ACTION ITEM –
Exclude all pictures, then write out exactly the lines below from the first one through the line with "pinky tip: (180, 117)".

RECORDS PROVIDED –
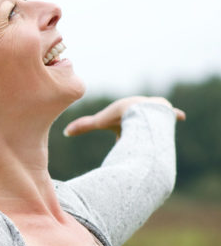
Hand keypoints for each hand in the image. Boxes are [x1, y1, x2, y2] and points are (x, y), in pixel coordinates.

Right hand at [63, 96, 185, 137]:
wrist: (140, 110)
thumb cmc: (119, 116)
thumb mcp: (100, 122)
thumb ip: (83, 127)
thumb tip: (65, 132)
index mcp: (124, 111)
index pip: (120, 123)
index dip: (120, 129)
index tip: (119, 134)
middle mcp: (137, 110)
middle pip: (137, 120)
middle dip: (137, 125)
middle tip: (136, 133)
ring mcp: (151, 113)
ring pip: (153, 119)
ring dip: (154, 123)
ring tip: (155, 131)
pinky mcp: (166, 116)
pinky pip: (172, 115)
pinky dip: (175, 116)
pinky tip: (180, 117)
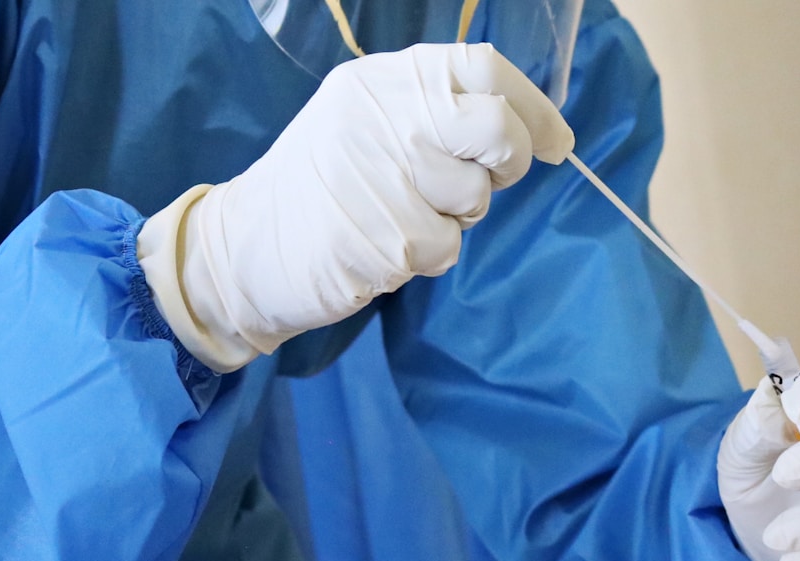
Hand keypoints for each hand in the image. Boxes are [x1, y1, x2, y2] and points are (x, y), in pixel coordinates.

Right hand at [139, 43, 573, 371]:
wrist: (244, 248)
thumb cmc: (320, 187)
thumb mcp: (364, 122)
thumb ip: (432, 113)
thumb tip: (522, 130)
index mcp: (382, 81)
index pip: (483, 67)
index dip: (534, 107)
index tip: (555, 143)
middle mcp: (385, 117)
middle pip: (495, 127)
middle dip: (510, 160)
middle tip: (490, 181)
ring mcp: (385, 176)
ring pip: (475, 196)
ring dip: (455, 216)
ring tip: (404, 214)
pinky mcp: (386, 236)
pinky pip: (447, 246)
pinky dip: (428, 255)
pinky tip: (385, 246)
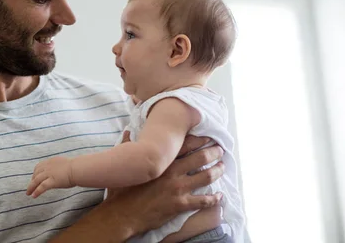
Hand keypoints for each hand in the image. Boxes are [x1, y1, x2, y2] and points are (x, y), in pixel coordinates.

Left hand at [26, 156, 73, 197]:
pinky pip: (41, 187)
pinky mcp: (52, 181)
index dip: (35, 173)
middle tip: (30, 187)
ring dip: (31, 187)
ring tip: (28, 193)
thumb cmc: (76, 168)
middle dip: (32, 180)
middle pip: (36, 173)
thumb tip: (60, 171)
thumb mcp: (65, 164)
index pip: (39, 166)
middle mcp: (48, 167)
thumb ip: (60, 167)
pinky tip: (33, 196)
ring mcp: (49, 174)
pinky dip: (37, 191)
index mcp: (51, 161)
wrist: (78, 169)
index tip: (34, 178)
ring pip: (36, 180)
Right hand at [105, 137, 223, 236]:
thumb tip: (128, 132)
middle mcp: (172, 172)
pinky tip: (219, 197)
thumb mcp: (126, 165)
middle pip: (200, 158)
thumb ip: (127, 146)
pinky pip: (202, 201)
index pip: (184, 145)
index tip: (207, 137)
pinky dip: (213, 199)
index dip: (198, 140)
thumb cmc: (122, 190)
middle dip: (213, 153)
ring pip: (205, 177)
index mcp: (161, 161)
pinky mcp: (180, 205)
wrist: (122, 213)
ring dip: (217, 171)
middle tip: (220, 150)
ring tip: (222, 167)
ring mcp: (177, 189)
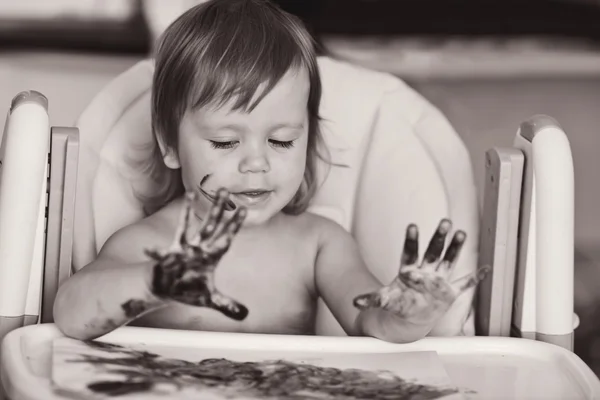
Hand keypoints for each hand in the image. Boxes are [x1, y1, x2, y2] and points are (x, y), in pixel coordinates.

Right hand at [144, 189, 248, 319]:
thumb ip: (227, 305)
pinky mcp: (166, 258)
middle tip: (226, 189)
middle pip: (211, 225)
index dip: (235, 225)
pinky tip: (148, 249)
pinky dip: (155, 253)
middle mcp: (198, 249)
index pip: (226, 238)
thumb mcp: (210, 299)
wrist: (166, 289)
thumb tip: (245, 315)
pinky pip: (161, 254)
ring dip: (188, 211)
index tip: (244, 209)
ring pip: (187, 227)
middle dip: (218, 208)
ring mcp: (182, 250)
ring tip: (190, 194)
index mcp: (210, 257)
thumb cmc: (187, 289)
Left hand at [353, 219, 489, 327]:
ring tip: (461, 232)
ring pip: (449, 261)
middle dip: (439, 237)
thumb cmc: (397, 305)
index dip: (411, 240)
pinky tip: (486, 268)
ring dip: (455, 248)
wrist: (410, 319)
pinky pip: (465, 284)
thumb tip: (355, 302)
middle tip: (444, 221)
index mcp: (408, 271)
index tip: (412, 226)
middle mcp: (425, 272)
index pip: (410, 252)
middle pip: (433, 251)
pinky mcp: (449, 292)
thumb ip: (371, 300)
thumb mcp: (383, 301)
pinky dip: (476, 278)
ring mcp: (438, 280)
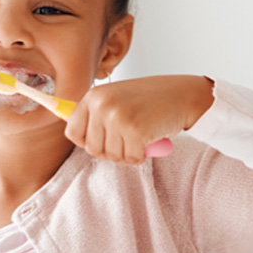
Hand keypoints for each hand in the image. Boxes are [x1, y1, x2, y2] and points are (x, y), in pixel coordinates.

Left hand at [65, 75, 213, 164]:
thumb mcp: (114, 99)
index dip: (88, 141)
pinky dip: (141, 155)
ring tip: (139, 133)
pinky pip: (131, 159)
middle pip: (92, 149)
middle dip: (110, 149)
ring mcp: (117, 117)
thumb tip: (71, 131)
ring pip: (111, 156)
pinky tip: (149, 138)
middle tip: (127, 136)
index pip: (72, 132)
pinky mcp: (135, 131)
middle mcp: (101, 105)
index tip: (104, 138)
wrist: (181, 94)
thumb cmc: (148, 100)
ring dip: (127, 152)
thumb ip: (94, 115)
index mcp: (93, 96)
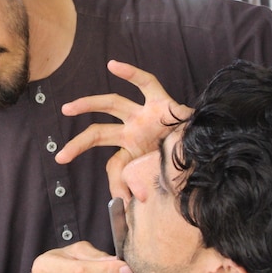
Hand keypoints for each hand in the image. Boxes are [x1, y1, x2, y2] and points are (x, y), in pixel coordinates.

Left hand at [55, 60, 192, 201]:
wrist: (210, 147)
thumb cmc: (186, 159)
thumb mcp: (161, 177)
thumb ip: (140, 185)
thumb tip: (124, 207)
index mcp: (135, 150)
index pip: (115, 164)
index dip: (115, 184)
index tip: (119, 201)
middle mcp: (135, 131)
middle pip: (100, 133)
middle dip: (79, 143)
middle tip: (61, 156)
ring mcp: (145, 115)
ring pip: (111, 104)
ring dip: (87, 105)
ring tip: (67, 108)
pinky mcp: (161, 101)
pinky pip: (145, 83)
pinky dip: (130, 74)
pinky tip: (113, 65)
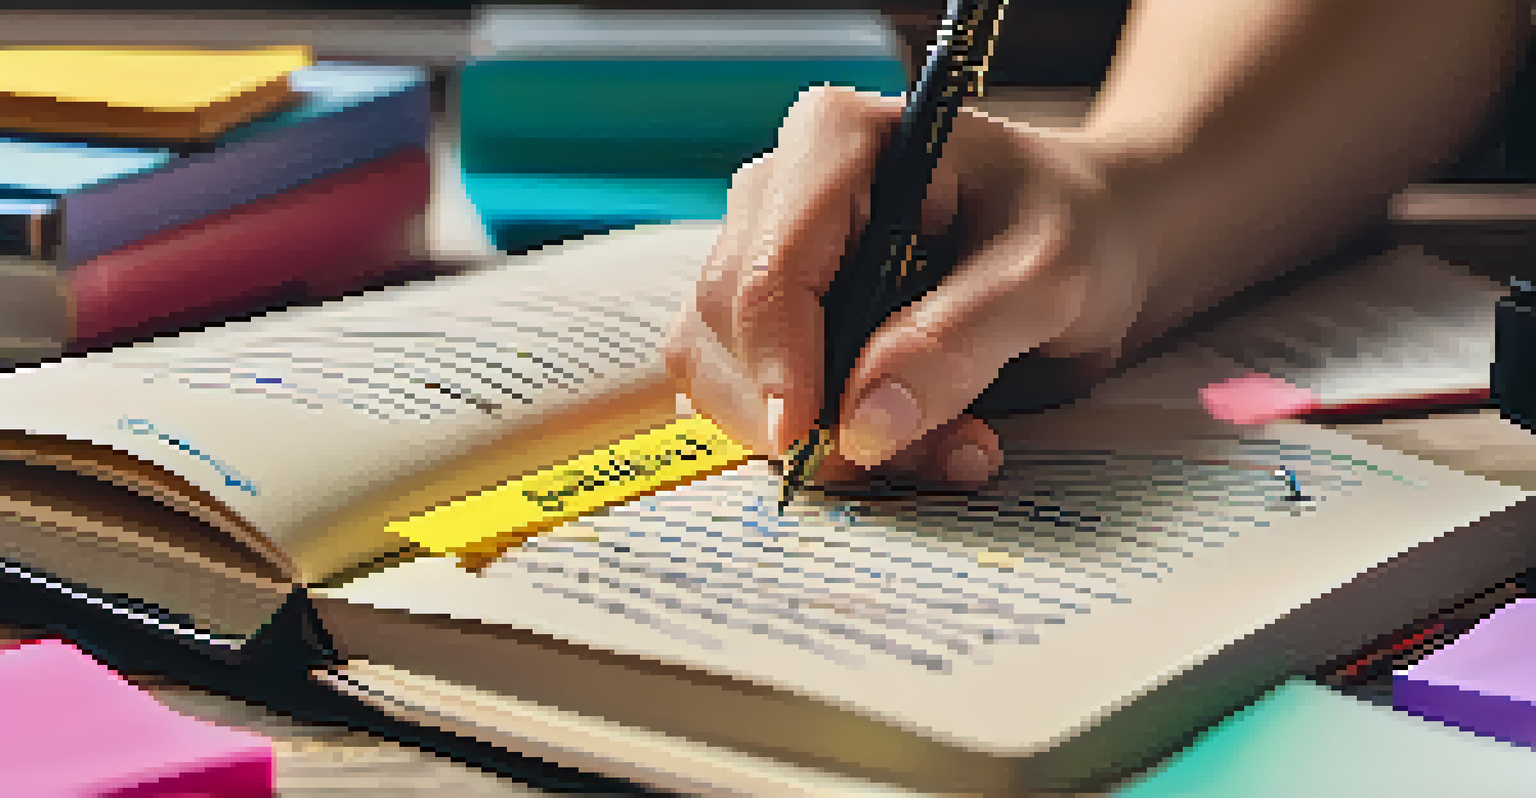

TASK ANSWER –
Hand keypoints for each hand in the image. Boxes are [x1, y1, x2, y2] and points are (x, y), in pixel coordinates.

Right hand at [63, 96, 185, 137]:
wrist: (140, 110)
thumb cmc: (119, 116)
thumb mcp: (100, 122)
thumb ip: (83, 127)
thumb tip: (65, 132)
index mcp: (124, 111)
index pip: (120, 123)
index dip: (120, 129)
index tip: (119, 134)
middle mcp: (137, 110)
middle pip: (137, 120)
middle dip: (137, 125)
middle tip: (136, 133)
ring mcp: (151, 113)
ring pip: (153, 119)
ring dip: (154, 123)
ring tip: (155, 131)
pinky mcp: (166, 116)
pinky pip: (172, 115)
pinky dip: (175, 116)
pinky tip: (180, 117)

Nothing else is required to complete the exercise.